A look at a new service that allows users to access Web pages with a common telephone by translating data to voice.
By now you've probably heard that making information available on-line is a good way to service customers. That is, if your customers are on-line; many of them probably aren't. But in the Web spirit of inclusiveness, now there's software that lets your customers listen to your Web pages over the telephone.
Developed by NetPhonic Communications, based in Mountain View, Calif. (888-NETPHON; http://www.netphonic.com), Web-On-Call translates Web pages from text to speech and transmits them over ordinary phone lines. Your clients simply dial a phone number of your choosing and listen; the software talks them through the various links, allowing them to use Touch-Tone buttons in place of a mouse. The computer's synthesized voice is akin to that of the Lost in Space robot, but if that's a problem you can prerecord the Web pages--or an abridged version--in person.

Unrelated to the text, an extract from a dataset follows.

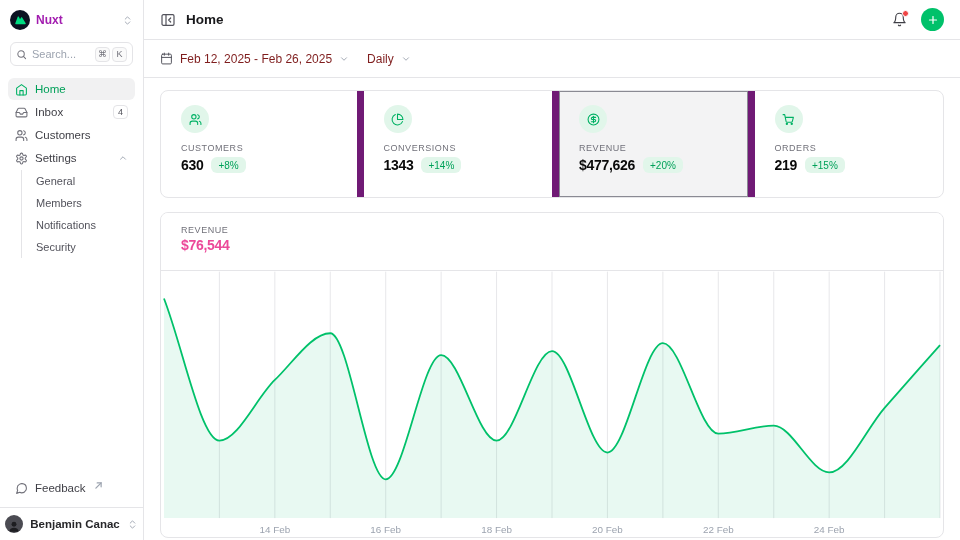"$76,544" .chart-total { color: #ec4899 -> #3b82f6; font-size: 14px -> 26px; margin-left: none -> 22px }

For those who are new to the system, a familiar voice-mail-like interface facilitates voice browsing. So, for example, callers might be told to press 1 to listen to an entire Web page. If they want to view the page, they can press 2 and then request a copy via fax, snail mail, or E-mail. If they want the pages sent via snail mail, the program will even tape-record their name and address. Pressing 3 takes the caller to a list of your links.
Although some callers may be tempted to spend long periods of time browsing the Net by voice, the novelty wears off fast. The best use of Web-On-Call is probably for quick access to small bits of information, like stock quotes or news headlines, or to request a brochure through the mail.
Maybe the biggest downside? After you've finally come up with a catchy Web address, you may need a catchy 1-800 number, too.